* TASK TO COMPLETE: Reproduce word for word the passage of the piece about time outdoors that opens with the words containing "Photo by Jeff" and closes with "doubt have yours.".

(Beginning of SELECTED EXCERPT)

Katrina Fairgood, her daughter, Noriah (red sweatshirt), and friend Alijah Wilson, all of Omaha, visiting with the horses at Eugene T. Mahoney State Park (SP) in Cass County.

Photo by Jeff Kurrus

“Ordinarily, I go to the woods alone, with not a single friend, for they are all smilers and talkers and therefore unsuitable.

I don’t really want to be witnessed talking to the catbirds or hugging the old black oak tree. I have my way of praying, as you no doubt have yours.

Besides, when I am alone I can become invisible. I can sit on the top of a dune as motionless as an uprise of weeds, until the foxes run by unconcerned. I can hear the almost unhearable sound of the roses singing.

If you have ever gone to the woods with me, I must love you very much.”

— Mary Oliver

By Kenneth Pyle, Education Assistant

I had a unique upbringing: My dad was a Navy man, which meant that we would move every 3 years when I was a kid. And because of all his work tours, I was able to experience a variety of landscapes and ecosystems in Virginia, Florida, Texas and Japan. Between living in all these natural spaces and visiting my grandparents in the country, I feel like I had an unbelievable opportunity to engage with the outdoors as a kid. Then as a young adult, I found work opportunities in recreational spaces such as Acadia National Park in Maine, Sam Houston National Forest in Texas and the mountain wilderness of the Sangre de Cristo range of the Rockies in New Mexico. These places have continued to have an impact on my love for the outdoors.

Present day, outdoor spaces are part of my recharge. When I am stressed, confused or flustered, I can usually go outside and find something interesting that can either help me focus on what I am working on, or completely drop my frustrations as I observe something wonderful in nature. These moments can a spontaneous walk on a sidewalk path, where I might crouch down and watch pollinators buzz. Or these opportunities to recharge can be as elaborate as a weekend getaway with camping gear to one of our Nebraska state parks or recreation areas.

(End of SELECTED EXCERPT)
(Beginning of SUPPLIED ENTRIES)

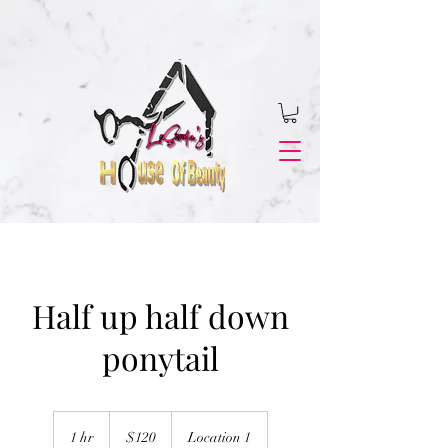
Half up half down
ponytail
120
US
1 hr
1
$120
Location 1
dollars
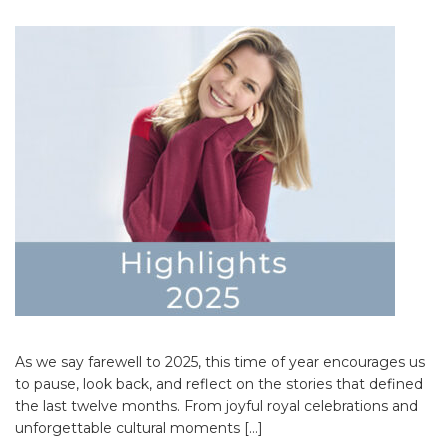
As we say farewell to 2025, this time of year encourages us
to pause, look back, and reflect on the stories that defined
the last twelve months. From joyful royal celebrations and
unforgettable cultural moments […]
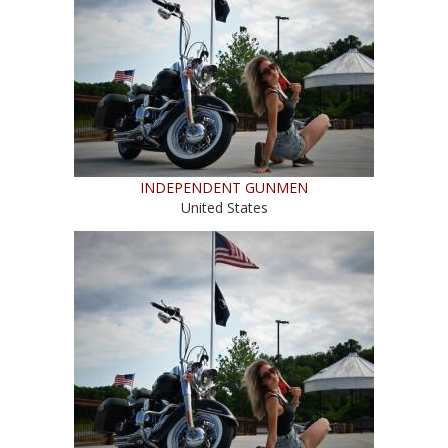
INDEPENDENT GUNMEN
United States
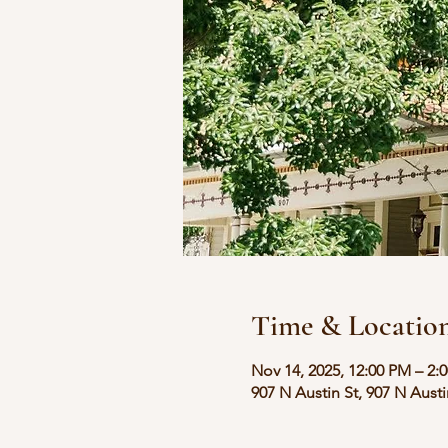
Time & Locatio
Nov 14, 2025, 12:00 PM – 2:
907 N Austin St, 907 N Aust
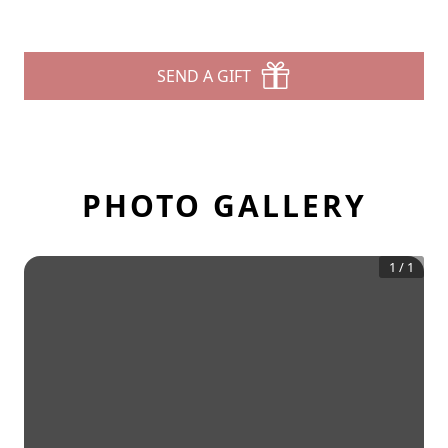
SEND A GIFT
PHOTO GALLERY
1
/
1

(End of SUPPLIED ENTRIES)

* RESPONSE BOX:
Photo by Jeff Kurrus

“Ordinarily, I go to the woods alone, with not a single friend, for they are all smilers and talkers and therefore unsuitable.

I don’t really want to be witnessed talking to the catbirds or hugging the old black oak tree. I have my way of praying, as you no doubt have yours.